Very cool! Mainly I worry about whether EP regions (or activation clustering in general) can actually find feature subspaces, in the sense that for concept X, every activation expressing X clusters here, and nothing in here fails to express X.
In terms of retrieving representative examples for a concept or identifying causal interventions, we have cheap supervised ways—ex. making contrastive steering vectors. Do we necessarily care about unsupervised methods here if they don’t outperform? The value of unsupervised clustering seems to be finding feature subspaces to me.
I thus worry about not encouraging sparsity / some equivalent. Without sparsity, you might get one region capturing happiness ∧ yellow ∧ sunshine and another capturing happiness ∧ delicious ∧ tasty. Both separate happiness from sadness, but neither is a “happiness subspace” since the concept is split across regions.
Things I’m curious about:
Would love to just inspect the regions and see what’s clustered together
How good is mean activation / examplar for any arbitrary region at separating positive and contrastive examples of a concept? Currently the AxBench results select the best region, which only shows the existence of a good region, not that every region is good
For each best EP region selected for an AxBench concept, collect a ton of new activations related to the concept and see if they are < 2p from each activation in the region
What is the TPR/TNR on AxBench using the threshold p? Since region membership is hard yes/no when actually seeing which region a new activation falls into, AUROC feels less relevant
Curious about if/how these regions line up with stable regions of activation space: https://arxiv.org/abs/2409.17113
Do regions with lower average pairwise distance have other nice properties—eg. higher purity of a concept. Do regions with higher average pairwise distance have higher coverage of a concept?

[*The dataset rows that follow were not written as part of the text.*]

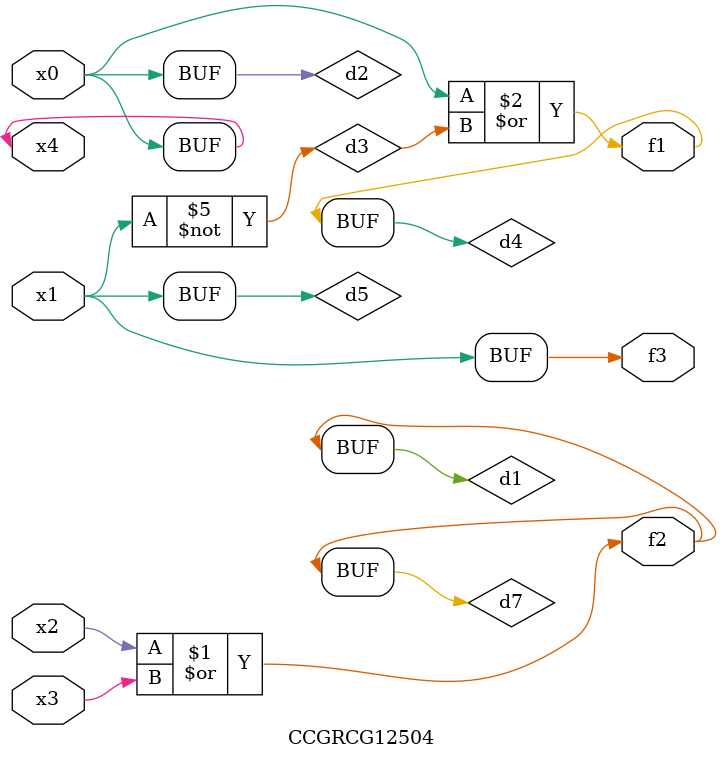
<source format=v>
module CCGRCG12504(
	input x0, x1, x2, x3, x4,
	output f1, f2, f3
);

	wire d1, d2, d3, d4, d5, d6, d7;

	or (d1, x2, x3);
	buf (d2, x0, x4);
	not (d3, x1);
	or (d4, d2, d3);
	not (d5, d3);
	nand (d6, d1, d3);
	or (d7, d1);
	assign f1 = d4;
	assign f2 = d7;
	assign f3 = d5;
endmodule

</source>
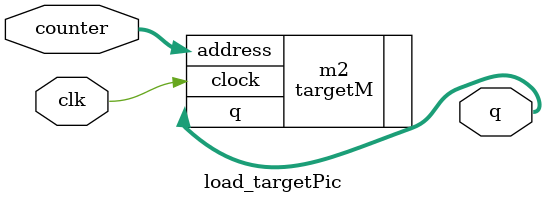
<source format=v>

module load_frontPic(clk,x,y,q);

input clk;
input[7:0] x;
input[6:0] y;
output [2:0] q;

frontM m0(
	.address(y*160 + x),
	.clock(clk),
	.q(q)
	);

endmodule


//start game picture
module load_startPic(clk,x,y,q);

input clk;
input[7:0] x;
input[6:0] y;
output [2:0] q;

startM m1(
	.address(y*160 + x),
	.clock(clk),
	.q(q)
	);

endmodule

//load win page
module load_winPic(clk,x,y,q);

input clk;
input[7:0] x;
input[6:0] y;
output [2:0] q;

winM m1(
	.address(y*160 + x),
	.clock(clk),
	.q(q)
	);

endmodule

//load lose page
module load_losePic(clk,x,y,q);

input clk;
input[7:0] x;
input[6:0] y;
output [2:0] q;

failedM m1(
	.address(y*160 + x),
	.clock(clk),
	.q(q)
	);

endmodule



//show score picture
module load_targetPic(clk,counter,q);

input clk;
input[5:0] counter;
output [2:0] q;

targetM m2(
	.address(counter),
	.clock(clk),
	.q(q)
	);

endmodule


</source>
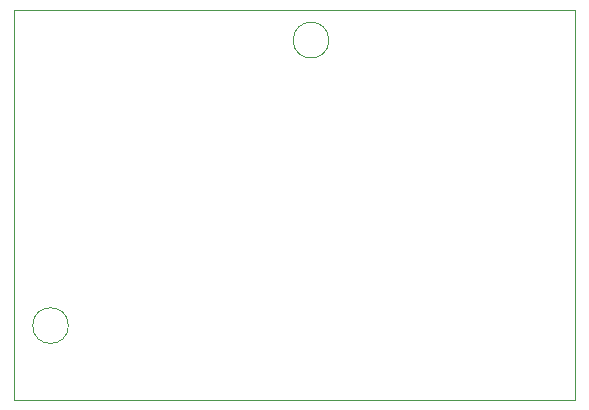
<source format=gbr>
G04 #@! TF.GenerationSoftware,KiCad,Pcbnew,(6.0.0-rc1-dev-1027-g90233e5ec)*
G04 #@! TF.CreationDate,2018-11-05T19:20:43+01:00*
G04 #@! TF.ProjectId,eBoard_remote_reciever,65426F6172645F72656D6F74655F7265,rev?*
G04 #@! TF.SameCoordinates,Original*
G04 #@! TF.FileFunction,Profile,NP*
%FSLAX46Y46*%
G04 Gerber Fmt 4.6, Leading zero omitted, Abs format (unit mm)*
G04 Created by KiCad (PCBNEW (6.0.0-rc1-dev-1027-g90233e5ec)) date 05.11.2018 19.20.43*
%MOMM*%
%LPD*%
G01*
G04 APERTURE LIST*
%ADD10C,0.050000*%
G04 APERTURE END LIST*
D10*
X154447240Y-121935240D02*
G75*
G03X154447240Y-121935240I-1514053J0D01*
G01*
X132389275Y-146105880D02*
G75*
G03X132389275Y-146105880I-1513235J0D01*
G01*
X127812800Y-119380000D02*
X132080000Y-119380000D01*
X127812800Y-152031700D02*
X127812800Y-119380000D01*
X127812800Y-152400000D02*
X127812800Y-152044400D01*
X132080000Y-152400000D02*
X127812800Y-152400000D01*
X175260000Y-119380000D02*
X175260000Y-152400000D01*
X132080000Y-119380000D02*
X175260000Y-119380000D01*
X175260000Y-152400000D02*
X132080000Y-152400000D01*
M02*

</source>
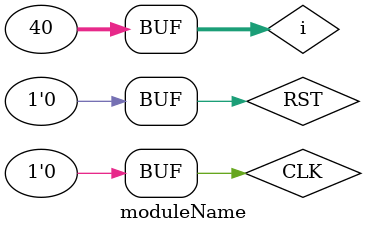
<source format=v>
module moduleName ();

reg CLK;
wire [31:0] OUT;
reg RST;
integer i;
SingleCpu SingleCpu1 (.CLK(CLK), .RST(RST), .OUT(OUT));

initial begin
    RST = 1;
    CLK = 0;
    #50;
    CLK = 1;
    #50
    RST = 0;
    CLK = 0;
    #50
    for(i=0; i<40; i=i+1) begin
        CLK = 1;
        #50
        CLK = 0;
        #50;
    end


end


// always begin
//     #6 CLK=0;
//     #4 CLK=1;
// end

    
endmodule
</source>
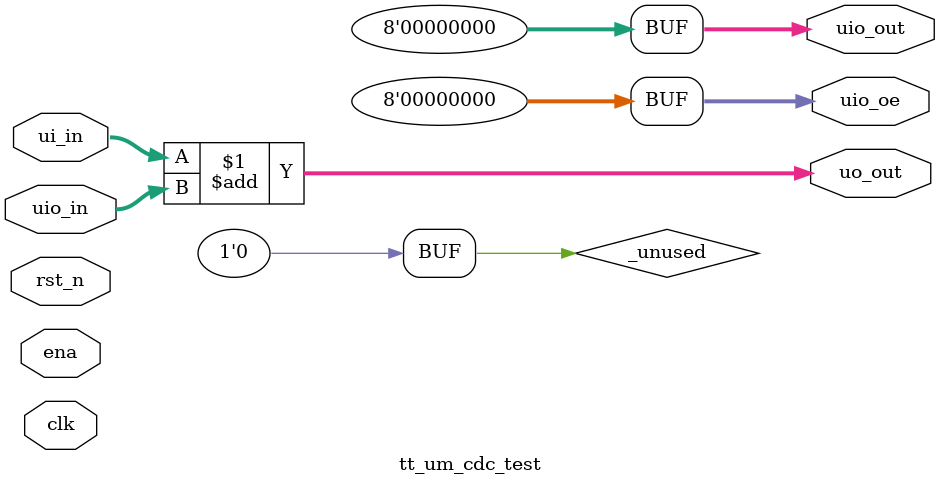
<source format=v>
/*
 * Copyright (c) 2024 Nicklaus Thompson
 * SPDX-License-Identifier: Apache-2.0
 */

`default_nettype none

module tt_um_cdc_test (
    input  wire [7:0] ui_in,    // Dedicated inputs
    output wire [7:0] uo_out,   // Dedicated outputs
    input  wire [7:0] uio_in,   // IOs: Input path
    output wire [7:0] uio_out,  // IOs: Output path
    output wire [7:0] uio_oe,   // IOs: Enable path (active high: 0=input, 1=output)
    input  wire       ena,      // always 1 when the design is powered, so you can ignore it
    input  wire       clk,      // clock
    input  wire       rst_n     // reset_n - low to reset
);

  // All output pins must be assigned. If not used, assign to 0.
  assign uo_out  = ui_in + uio_in;  // Example: ou_out is the sum of ui_in and uio_in
  assign uio_out = 0;
  assign uio_oe  = 0;

  // List all unused inputs to prevent warnings
  wire _unused = &{ena, clk, rst_n, 1'b0};

endmodule

</source>
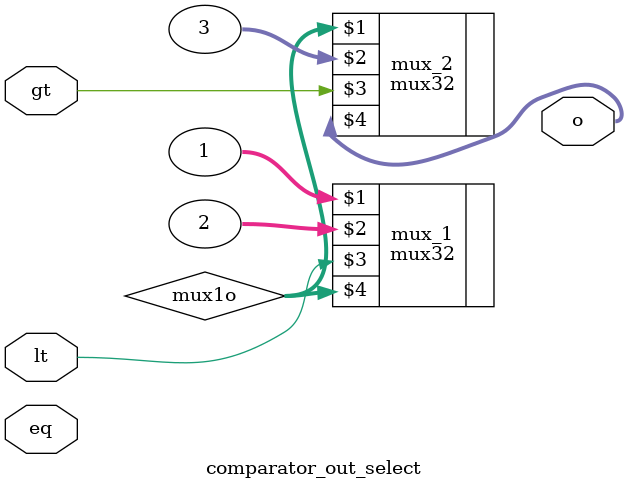
<source format=v>
module comparator_out_select(gt,eq,lt,o);


input gt,eq,lt;
output [31:0] o;
wire [31:0] mux1o;

mux32 mux_1 (32'b1,32'b10,lt,mux1o),
		mux_2 (mux1o,32'b11,gt,o);

endmodule
</source>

How do other clustering methods perform on the purity/coverage axis—ex. https://arxiv.org/pdf/2510.15987v1 tried k-means and found some interpretable higher-level features; previous work I was part of tried clustering semantic embeddings and found a nice clustering pipeline (albeit much more complex)
Thanks so much for writing this up! Please correct me on anything I’ve gotten wrong here; it’s entirely plausible I missed something or am making obvious conceptual mistakes.
Thanks so much for the detailed response! Certainly agree on the point of human-interpretable features not necessarily describing what the model is doing, and thus the point of using unsupervised methods which impose less assumptions—I think EP is an awesome new one!
I agree the model could have two distinct representations that should be in separate regions. I think sparsity doesn’t mean imposing human-interpretable structure, but instead “each input activates few features” so we’re perhaps more likely to find what the model is actually doing. We don’t want to push for a happiness subspace particularly, but just separable subspaces in general even if they represent very complex concepts. I’d be curious about trying to make each input close to only a few exemplars, since they could be roughly equidistant to many. This has many tradeoffs, but maybe you could do something like keeping the join threshold at p, but requiring new exemplars to be > kp from all existing leaders for some k > 1? Then each input activation is close to at most one exemplar and far from the rest. Activations in the gray zone between p and kp would be skipped when building the dictionary but could be assigned at inference. Since EP computes the full distance vector to decide whether an input should be an exemplar, this wouldn’t be much more expensive.
Awesome! Is there a place where people are discussing EP, maybe an OSMI Slack channel would be good for this?